Among the delights of the Fringe are the opportunities it occasionally presents to see quality performers in more intimate, personal projects. A case in point is Maurice Roëves, a popular character actor best known for his roles in Tutti Frutti and The Last of the Mohicans — though he’s also one of the few British actors to have appeared in both Star Trek and Doctor Who.
Now 75, Roëves takes to the stage in Edinburgh in the part of an Italian gentleman of the same age (and former officer in the Italian Bersaglieri) by the name of Angelo Ravagli. It’s 1959: Ravagli has come to La Fonda Hotel in Teos, New Mexico, to barter with its owner, the Greek exile Saki Karavas.
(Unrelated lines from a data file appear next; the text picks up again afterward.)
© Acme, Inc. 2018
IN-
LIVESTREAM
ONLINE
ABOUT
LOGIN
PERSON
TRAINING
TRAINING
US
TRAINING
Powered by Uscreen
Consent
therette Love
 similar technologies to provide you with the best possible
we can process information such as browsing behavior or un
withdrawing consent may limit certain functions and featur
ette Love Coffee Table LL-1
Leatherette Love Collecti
He wants to return home to Italy and is willing to sell Karavas nine paintings that will become increasingly valuable thanks to the identity of their creator, the author D H Lawrence.
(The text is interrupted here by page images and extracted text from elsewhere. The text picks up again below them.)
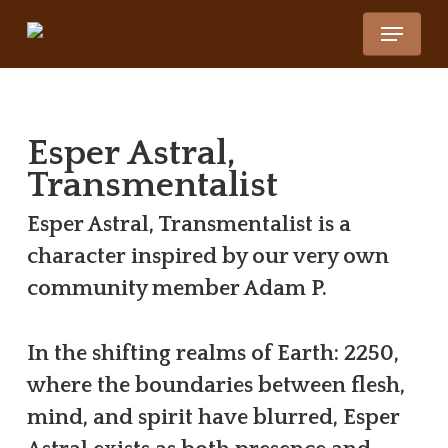
Skip
Menu
to
main
content
Esper Astral,
Transmentalist
Esper Astral, Transmentalist is a
character inspired by our very own
community member Adam P.
In the shifting realms of Earth: 2250,
where the boundaries between flesh,
mind, and spirit have blurred, Esper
But weary Ravagli also has a story to tell Karavas — or, rather, the audience who sits increasingly uncomfortably in Karavas’s place, especially if you’re in the singular spot Roëves chooses to focus on. This is a last-ditched attempt by Ravagli to justify himself as being more than ‘just a gigolo’; for Ravagli had a long-running affair with Lawrence’s wife Frida, and is generally regarded as the real-life inspiration for the ‘energetic’ gamekeeper Mellors in Lawrence’s best-known novel, Lady Chatterley’s Lover. ‘We will do what we have to do,’ he says at one point, albeit with some remorse for the friend he betrayed — the friend Ravagli still felt some anger towards for standing between him and the woman he loved (and, after Lawrence’s death, would marry).
Writer/director Stephen Lowe knows his Lawrence — too well, perhaps. This has the advantage of being a different and unusual angle from which to approach the author and questions about adultery. Yet, despite Roëves’ best attempt, this does come across as too much like a lecture (complete with slide show); it certainly doesn’t help that the venue is one of the University of Edinburgh’s lecture halls where this reviewer personally sat through many an interminable hour a few decades back.
Monologues are by no means an easy form to master; they require a particular strength and life to keep an audience’s attention focused on one individual and, despite his best efforts, Roëves just doesn’t quite hold it together. Even his accent occasionally falters, and you’re never quite sure if some of the disastrously distracting verbal stumbles are deliberate or not. Worst of all, we never even learn for sure from this monologue if the sale of the pictures is made — it’s only when you read the programme notes that you learn Karavas did indeed buy the paintings and then spent the rest of his life offering them to the British Government in return for the Elgin Marbles. An interesting fact, but certainly not enough to raise this particular theatrical experience above the tragically dull.